Stronger frontend and UI sensibility
This was a surprise: on frontend/UI tasks, GLM-4.7 often felt more "tasteful."
Examples:
- React components with reasonable prop naming
- Better inline comments explaining why a piece of UI logic existed
- More consistent CSS/utility class patterns when given a brief style guide
DeepSeek could absolutely build the same components, but GLM-4.7 more often produced code I'd be comfortable dropping straight into a production-ish frontend repo.
So if your main use case is:
- UI-heavy apps
- Design-system-aware components
- Documentation + examples for your frontend
GLM-4.7 is likely the better default in the GLM-4.7 vs DeepSeek decision tree.
When to Choose DeepSeek
Extreme cost optimization
If your main KPI is "tokens per dollar", DeepSeek is built for you.
Typical cases where I'd pick DeepSeek first:
- AI coding agents that run hundreds of small calls per user session
- Bulk code generation (SDKs for many languages, boilerplate, migration scripts)
- Internal tools where occasional minor mistakes are acceptable
In my side-by-side logs over ~5M tokens:
- DeepSeek cost ~45% less than GLM-4.7 for similar workloads.
- Error rate was higher but still acceptable for non-critical paths.
Fastest possible inference speed
If your app lives or dies on latency, think real-time suggestion panels or chatty assistant UIs, DeepSeek's speed is hard to ignore.
In a realistic "autocomplete while I type" setup:
- DeepSeek felt nearly "instant" once warmed up.

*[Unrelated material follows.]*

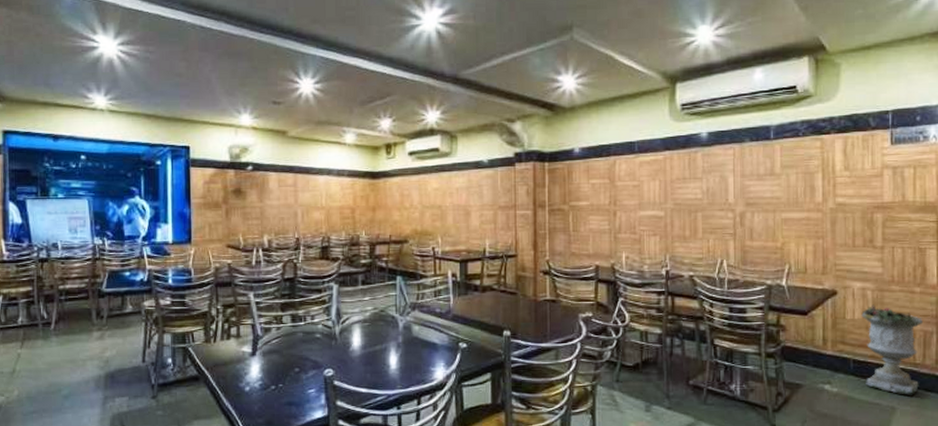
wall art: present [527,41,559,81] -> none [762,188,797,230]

- GLM-4.7 was usable but noticeably slower, especially on first requests.
So my personal rule of thumb for GLM-4.7 vs DeepSeek:
- Pick GLM-4.7 when: correctness, long context, and code quality matter more than cost.

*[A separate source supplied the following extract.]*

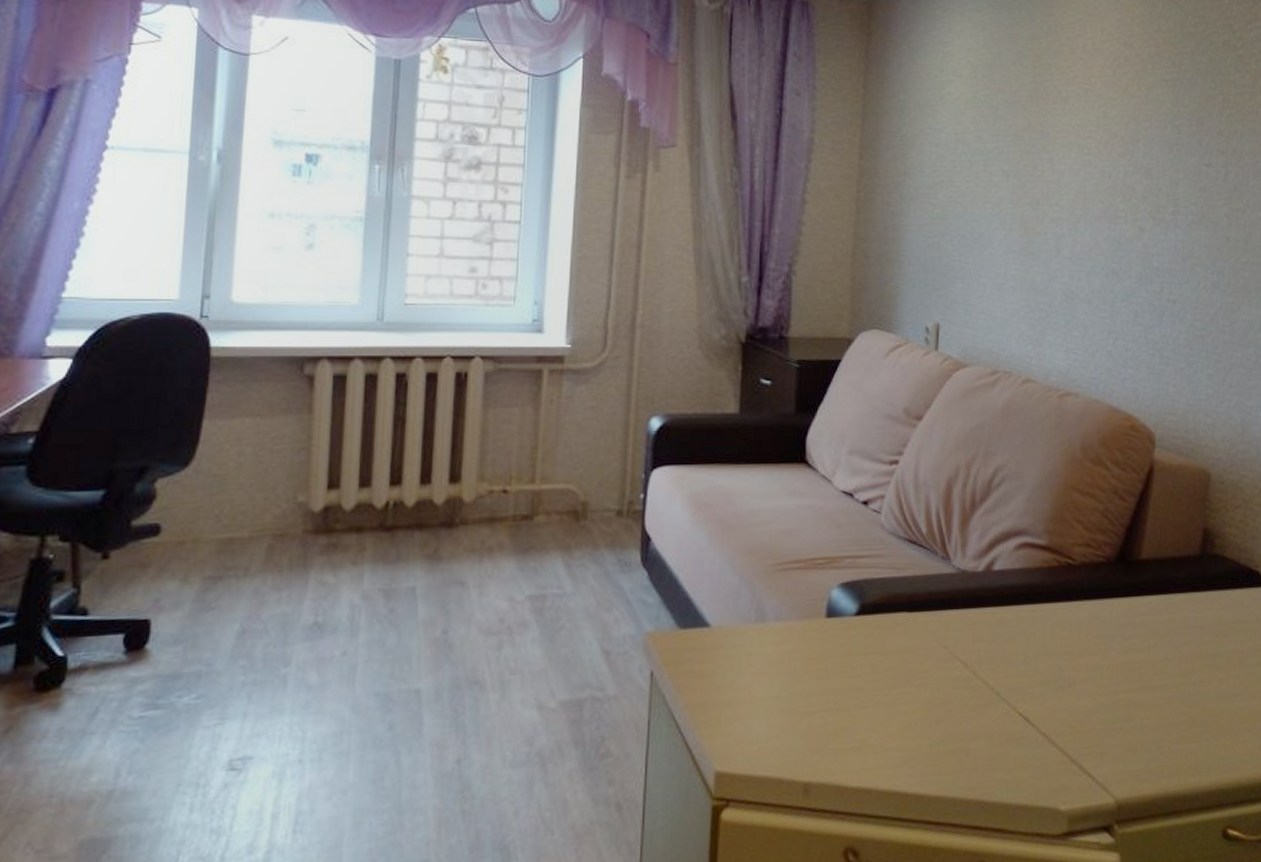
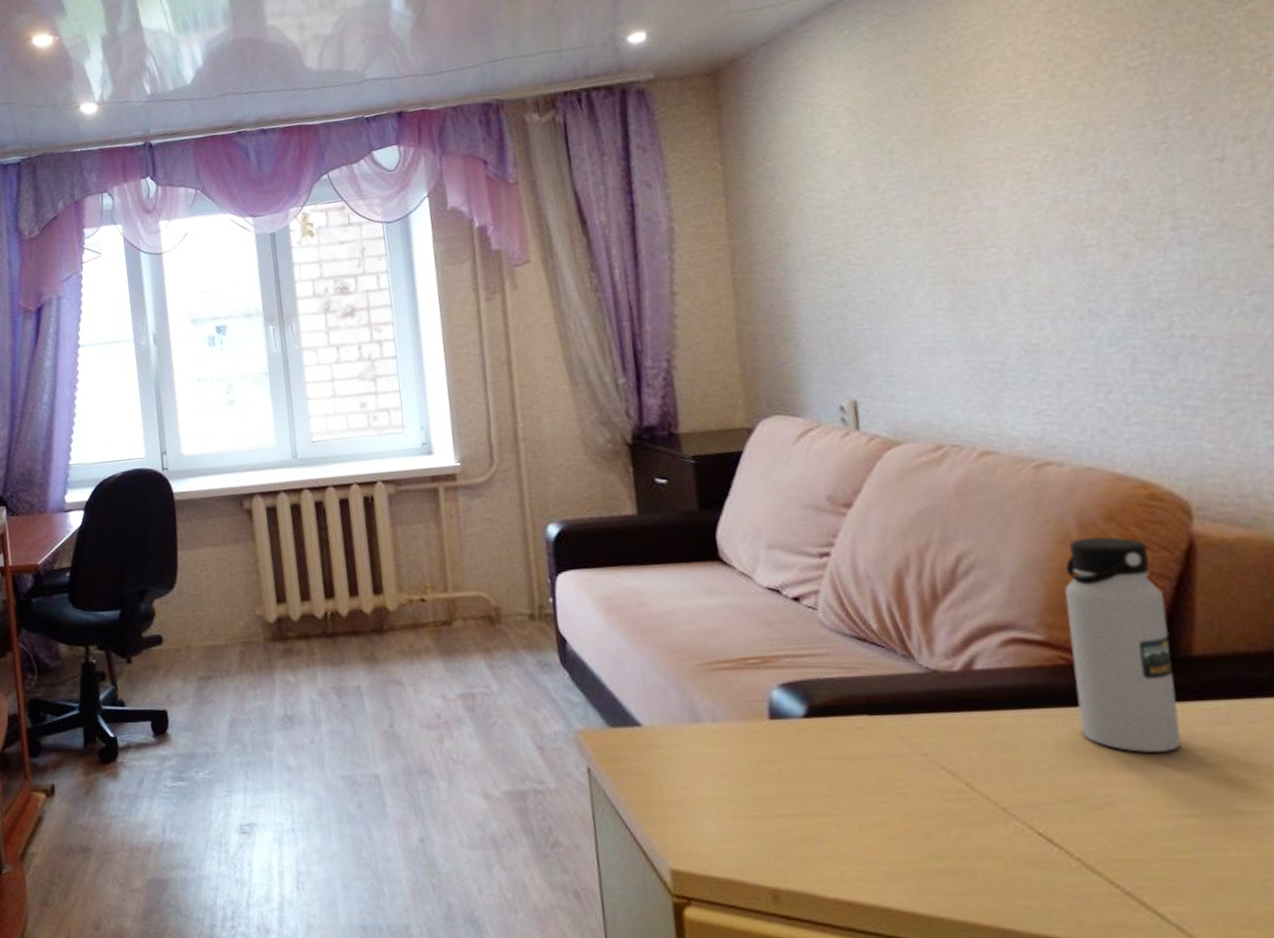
water bottle: none [1061,459,1129,640] -> present [1064,537,1182,753]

- Pick DeepSeek when: you're scaling hard, want maximum throughput, and can accept a bit more babysitting.
If you're still unsure, start with DeepSeek for exploration and bulk generation, then switch critical paths (prod refactors, customer-facing logic) to GLM-4.7 once the shape of your system is stable.
And, as always with these models: log everything, diff everything, and never skip tests just because the AI sounded confident.